- [EXERCISE]:
Please write out the listing beneath this sentence exactly, from its first line to the line with "right hip: (400, 767)", and stop there.

- [GIVEN ENTRIES]:
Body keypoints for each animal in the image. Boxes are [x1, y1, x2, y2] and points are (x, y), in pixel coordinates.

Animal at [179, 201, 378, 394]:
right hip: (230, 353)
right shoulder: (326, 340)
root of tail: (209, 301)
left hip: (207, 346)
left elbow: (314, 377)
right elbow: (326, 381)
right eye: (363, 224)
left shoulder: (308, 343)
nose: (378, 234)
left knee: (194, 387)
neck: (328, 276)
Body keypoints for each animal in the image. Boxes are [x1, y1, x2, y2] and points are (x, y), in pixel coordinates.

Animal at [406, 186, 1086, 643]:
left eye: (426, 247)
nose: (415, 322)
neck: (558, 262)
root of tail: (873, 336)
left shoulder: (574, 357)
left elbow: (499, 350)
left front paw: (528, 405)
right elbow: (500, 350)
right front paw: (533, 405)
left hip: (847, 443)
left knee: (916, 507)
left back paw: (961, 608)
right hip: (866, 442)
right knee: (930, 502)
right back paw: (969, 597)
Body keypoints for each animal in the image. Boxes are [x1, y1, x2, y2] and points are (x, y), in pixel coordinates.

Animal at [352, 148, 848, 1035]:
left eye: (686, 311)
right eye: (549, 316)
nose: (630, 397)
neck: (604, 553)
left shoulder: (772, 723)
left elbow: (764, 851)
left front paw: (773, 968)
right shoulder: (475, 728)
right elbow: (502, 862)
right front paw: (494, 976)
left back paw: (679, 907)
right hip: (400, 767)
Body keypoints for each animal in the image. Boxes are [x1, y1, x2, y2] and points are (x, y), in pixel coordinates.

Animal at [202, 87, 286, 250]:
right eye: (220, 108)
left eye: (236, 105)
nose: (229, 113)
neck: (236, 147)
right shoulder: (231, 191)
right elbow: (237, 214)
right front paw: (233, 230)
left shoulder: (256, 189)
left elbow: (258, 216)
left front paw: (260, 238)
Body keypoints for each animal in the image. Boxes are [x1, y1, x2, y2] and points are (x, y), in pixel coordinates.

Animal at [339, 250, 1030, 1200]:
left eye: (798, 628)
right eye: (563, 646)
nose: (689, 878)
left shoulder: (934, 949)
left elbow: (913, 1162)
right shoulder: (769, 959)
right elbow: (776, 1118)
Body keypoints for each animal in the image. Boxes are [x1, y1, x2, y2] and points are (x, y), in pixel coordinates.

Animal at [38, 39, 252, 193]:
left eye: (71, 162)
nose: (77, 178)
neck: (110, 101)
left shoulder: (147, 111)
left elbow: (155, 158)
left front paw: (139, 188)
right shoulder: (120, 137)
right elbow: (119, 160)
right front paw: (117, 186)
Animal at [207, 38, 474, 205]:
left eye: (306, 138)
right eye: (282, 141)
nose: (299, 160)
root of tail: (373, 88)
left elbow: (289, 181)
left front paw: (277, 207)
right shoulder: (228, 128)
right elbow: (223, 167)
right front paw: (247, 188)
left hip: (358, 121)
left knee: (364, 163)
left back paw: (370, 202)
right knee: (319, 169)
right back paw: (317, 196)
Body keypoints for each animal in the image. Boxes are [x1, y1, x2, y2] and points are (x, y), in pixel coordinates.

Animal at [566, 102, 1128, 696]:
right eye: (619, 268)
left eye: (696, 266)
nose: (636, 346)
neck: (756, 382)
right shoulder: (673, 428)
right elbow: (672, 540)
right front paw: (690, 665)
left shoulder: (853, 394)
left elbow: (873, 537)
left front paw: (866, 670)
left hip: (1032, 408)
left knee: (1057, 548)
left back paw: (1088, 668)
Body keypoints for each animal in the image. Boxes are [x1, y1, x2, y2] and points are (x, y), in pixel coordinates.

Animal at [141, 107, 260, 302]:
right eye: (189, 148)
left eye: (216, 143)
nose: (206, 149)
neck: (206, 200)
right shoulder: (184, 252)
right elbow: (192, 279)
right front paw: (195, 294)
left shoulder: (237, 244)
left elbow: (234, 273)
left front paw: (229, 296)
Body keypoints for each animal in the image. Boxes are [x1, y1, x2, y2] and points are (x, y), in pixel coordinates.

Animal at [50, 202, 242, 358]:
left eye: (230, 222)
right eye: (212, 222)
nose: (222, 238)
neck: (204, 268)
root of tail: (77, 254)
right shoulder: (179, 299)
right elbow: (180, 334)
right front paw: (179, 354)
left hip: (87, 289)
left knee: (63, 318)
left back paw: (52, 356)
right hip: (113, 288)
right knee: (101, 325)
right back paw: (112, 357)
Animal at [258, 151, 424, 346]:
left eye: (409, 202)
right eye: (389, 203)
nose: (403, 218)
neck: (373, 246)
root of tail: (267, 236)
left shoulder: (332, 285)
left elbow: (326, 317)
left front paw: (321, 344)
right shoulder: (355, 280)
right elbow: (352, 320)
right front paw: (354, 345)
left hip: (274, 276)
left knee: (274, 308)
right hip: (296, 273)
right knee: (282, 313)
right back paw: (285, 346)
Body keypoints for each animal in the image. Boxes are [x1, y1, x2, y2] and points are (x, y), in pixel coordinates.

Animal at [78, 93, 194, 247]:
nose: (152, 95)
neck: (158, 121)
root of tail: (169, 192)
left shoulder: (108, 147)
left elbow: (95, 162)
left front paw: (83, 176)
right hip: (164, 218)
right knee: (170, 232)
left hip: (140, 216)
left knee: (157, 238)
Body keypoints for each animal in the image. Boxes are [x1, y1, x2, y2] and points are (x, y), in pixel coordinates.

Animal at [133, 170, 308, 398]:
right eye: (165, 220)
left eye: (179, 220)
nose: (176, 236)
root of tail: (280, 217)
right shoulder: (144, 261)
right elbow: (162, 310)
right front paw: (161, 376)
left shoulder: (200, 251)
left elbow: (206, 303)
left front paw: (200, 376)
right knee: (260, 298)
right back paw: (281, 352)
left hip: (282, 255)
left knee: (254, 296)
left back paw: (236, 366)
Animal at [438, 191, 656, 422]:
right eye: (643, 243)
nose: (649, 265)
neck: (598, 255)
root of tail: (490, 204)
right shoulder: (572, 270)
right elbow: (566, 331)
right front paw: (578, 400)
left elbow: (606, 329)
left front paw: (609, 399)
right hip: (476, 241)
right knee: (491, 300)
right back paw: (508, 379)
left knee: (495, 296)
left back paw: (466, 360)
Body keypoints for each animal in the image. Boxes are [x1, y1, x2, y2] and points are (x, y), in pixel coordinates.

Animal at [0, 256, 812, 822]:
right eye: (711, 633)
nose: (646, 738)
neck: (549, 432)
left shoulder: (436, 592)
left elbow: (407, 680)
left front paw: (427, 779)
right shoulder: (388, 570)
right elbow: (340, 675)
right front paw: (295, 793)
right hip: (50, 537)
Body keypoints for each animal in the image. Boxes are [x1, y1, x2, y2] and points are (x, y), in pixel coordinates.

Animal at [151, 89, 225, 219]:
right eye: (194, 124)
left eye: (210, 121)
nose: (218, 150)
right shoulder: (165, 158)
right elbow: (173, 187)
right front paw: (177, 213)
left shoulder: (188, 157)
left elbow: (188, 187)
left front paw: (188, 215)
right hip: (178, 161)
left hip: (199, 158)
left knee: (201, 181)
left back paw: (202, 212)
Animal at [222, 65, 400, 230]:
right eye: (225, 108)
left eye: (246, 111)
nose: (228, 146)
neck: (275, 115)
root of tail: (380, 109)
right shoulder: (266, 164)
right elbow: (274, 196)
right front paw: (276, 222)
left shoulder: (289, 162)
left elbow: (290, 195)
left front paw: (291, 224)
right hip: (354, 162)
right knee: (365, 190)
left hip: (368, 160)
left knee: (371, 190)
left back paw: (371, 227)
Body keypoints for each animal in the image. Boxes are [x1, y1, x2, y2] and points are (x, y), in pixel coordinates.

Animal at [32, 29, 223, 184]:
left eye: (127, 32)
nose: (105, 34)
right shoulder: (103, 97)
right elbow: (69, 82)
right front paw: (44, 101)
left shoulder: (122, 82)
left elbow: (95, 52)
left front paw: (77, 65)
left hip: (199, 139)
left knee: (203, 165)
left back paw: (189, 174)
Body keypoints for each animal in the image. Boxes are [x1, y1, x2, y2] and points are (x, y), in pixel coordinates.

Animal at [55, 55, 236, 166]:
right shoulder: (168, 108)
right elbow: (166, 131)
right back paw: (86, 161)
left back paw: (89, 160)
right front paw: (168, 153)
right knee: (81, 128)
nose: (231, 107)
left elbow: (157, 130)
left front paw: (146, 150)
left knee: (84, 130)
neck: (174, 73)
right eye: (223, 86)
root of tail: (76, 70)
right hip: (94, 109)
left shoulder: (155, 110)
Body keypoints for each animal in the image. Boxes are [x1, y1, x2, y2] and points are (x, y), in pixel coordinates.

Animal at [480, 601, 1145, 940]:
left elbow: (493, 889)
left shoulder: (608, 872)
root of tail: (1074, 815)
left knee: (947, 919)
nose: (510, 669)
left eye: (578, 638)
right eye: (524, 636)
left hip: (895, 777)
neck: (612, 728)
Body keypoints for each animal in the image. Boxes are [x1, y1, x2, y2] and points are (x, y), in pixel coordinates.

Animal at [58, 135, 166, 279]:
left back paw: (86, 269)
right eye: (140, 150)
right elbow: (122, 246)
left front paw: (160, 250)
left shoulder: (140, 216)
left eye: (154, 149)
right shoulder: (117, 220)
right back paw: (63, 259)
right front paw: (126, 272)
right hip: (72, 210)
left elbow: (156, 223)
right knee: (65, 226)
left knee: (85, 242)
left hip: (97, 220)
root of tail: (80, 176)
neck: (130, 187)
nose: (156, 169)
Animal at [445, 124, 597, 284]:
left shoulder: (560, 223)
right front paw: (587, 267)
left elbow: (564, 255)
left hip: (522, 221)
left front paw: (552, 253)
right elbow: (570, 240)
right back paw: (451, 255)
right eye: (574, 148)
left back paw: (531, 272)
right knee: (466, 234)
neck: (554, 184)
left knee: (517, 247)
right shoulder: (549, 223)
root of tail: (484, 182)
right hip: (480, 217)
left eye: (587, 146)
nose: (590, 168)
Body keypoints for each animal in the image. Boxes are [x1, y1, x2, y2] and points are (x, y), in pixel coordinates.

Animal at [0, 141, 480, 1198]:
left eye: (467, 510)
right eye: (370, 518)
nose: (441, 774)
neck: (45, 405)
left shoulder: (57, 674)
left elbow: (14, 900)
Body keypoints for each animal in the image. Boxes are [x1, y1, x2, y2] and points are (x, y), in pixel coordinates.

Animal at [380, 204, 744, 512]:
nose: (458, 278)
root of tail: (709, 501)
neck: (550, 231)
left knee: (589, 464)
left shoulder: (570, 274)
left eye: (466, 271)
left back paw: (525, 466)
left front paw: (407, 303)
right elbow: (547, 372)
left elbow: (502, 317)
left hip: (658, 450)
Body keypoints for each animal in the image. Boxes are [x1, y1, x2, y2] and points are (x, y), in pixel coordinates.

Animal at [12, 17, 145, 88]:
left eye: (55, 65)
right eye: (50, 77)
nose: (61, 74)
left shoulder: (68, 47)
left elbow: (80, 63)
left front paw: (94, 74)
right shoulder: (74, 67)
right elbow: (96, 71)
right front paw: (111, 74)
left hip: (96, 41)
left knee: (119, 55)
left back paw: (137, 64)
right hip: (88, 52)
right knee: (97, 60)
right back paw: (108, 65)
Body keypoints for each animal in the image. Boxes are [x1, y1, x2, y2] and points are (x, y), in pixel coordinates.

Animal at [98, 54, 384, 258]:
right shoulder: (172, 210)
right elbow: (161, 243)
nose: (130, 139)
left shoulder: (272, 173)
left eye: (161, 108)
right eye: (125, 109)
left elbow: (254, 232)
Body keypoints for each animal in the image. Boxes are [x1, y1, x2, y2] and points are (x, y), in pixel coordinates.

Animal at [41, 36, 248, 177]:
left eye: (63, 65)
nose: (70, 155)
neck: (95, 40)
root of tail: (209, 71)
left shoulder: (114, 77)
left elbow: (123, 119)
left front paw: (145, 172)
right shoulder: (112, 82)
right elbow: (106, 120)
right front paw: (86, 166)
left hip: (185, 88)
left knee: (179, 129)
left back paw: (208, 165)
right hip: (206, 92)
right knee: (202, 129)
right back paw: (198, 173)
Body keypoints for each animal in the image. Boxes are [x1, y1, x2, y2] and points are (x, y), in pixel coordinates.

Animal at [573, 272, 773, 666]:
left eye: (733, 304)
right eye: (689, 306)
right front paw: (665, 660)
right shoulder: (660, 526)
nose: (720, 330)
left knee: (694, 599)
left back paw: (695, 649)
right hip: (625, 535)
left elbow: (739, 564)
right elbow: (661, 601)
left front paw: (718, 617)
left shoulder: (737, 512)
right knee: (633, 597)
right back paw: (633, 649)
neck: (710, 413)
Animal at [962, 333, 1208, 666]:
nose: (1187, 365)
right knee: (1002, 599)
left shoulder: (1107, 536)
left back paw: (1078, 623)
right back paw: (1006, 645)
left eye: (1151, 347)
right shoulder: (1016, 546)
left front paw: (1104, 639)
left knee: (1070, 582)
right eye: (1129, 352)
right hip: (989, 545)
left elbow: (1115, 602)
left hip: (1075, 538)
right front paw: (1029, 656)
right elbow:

- [EXERCISE RESPONSE]:
Body keypoints for each animal in the image. Boxes are [x1, y1, x2, y2] and points are (x, y), in pixel coordinates.

Animal at [179, 201, 378, 394]:
right hip: (230, 353)
right shoulder: (326, 340)
root of tail: (209, 301)
left hip: (207, 346)
left elbow: (314, 377)
right elbow: (326, 381)
right eye: (363, 224)
left shoulder: (308, 343)
nose: (378, 234)
left knee: (194, 387)
neck: (328, 276)
Body keypoints for each animal in the image. Boxes are [x1, y1, x2, y2] and points are (x, y), in pixel coordinates.

Animal at [406, 186, 1086, 643]:
left eye: (426, 247)
nose: (415, 322)
neck: (558, 262)
root of tail: (873, 336)
left shoulder: (574, 357)
left elbow: (499, 350)
left front paw: (528, 405)
right elbow: (500, 350)
right front paw: (533, 405)
left hip: (847, 443)
left knee: (916, 507)
left back paw: (961, 608)
right hip: (866, 442)
right knee: (930, 502)
right back paw: (969, 597)
Body keypoints for each animal in the image. Boxes are [x1, y1, x2, y2] and points are (x, y), in pixel coordinates.

Animal at [352, 148, 848, 1035]:
left eye: (686, 311)
right eye: (549, 316)
nose: (630, 397)
neck: (604, 553)
left shoulder: (772, 723)
left elbow: (764, 851)
left front paw: (773, 968)
right shoulder: (475, 728)
right elbow: (502, 862)
right front paw: (494, 976)
left back paw: (679, 907)
right hip: (400, 767)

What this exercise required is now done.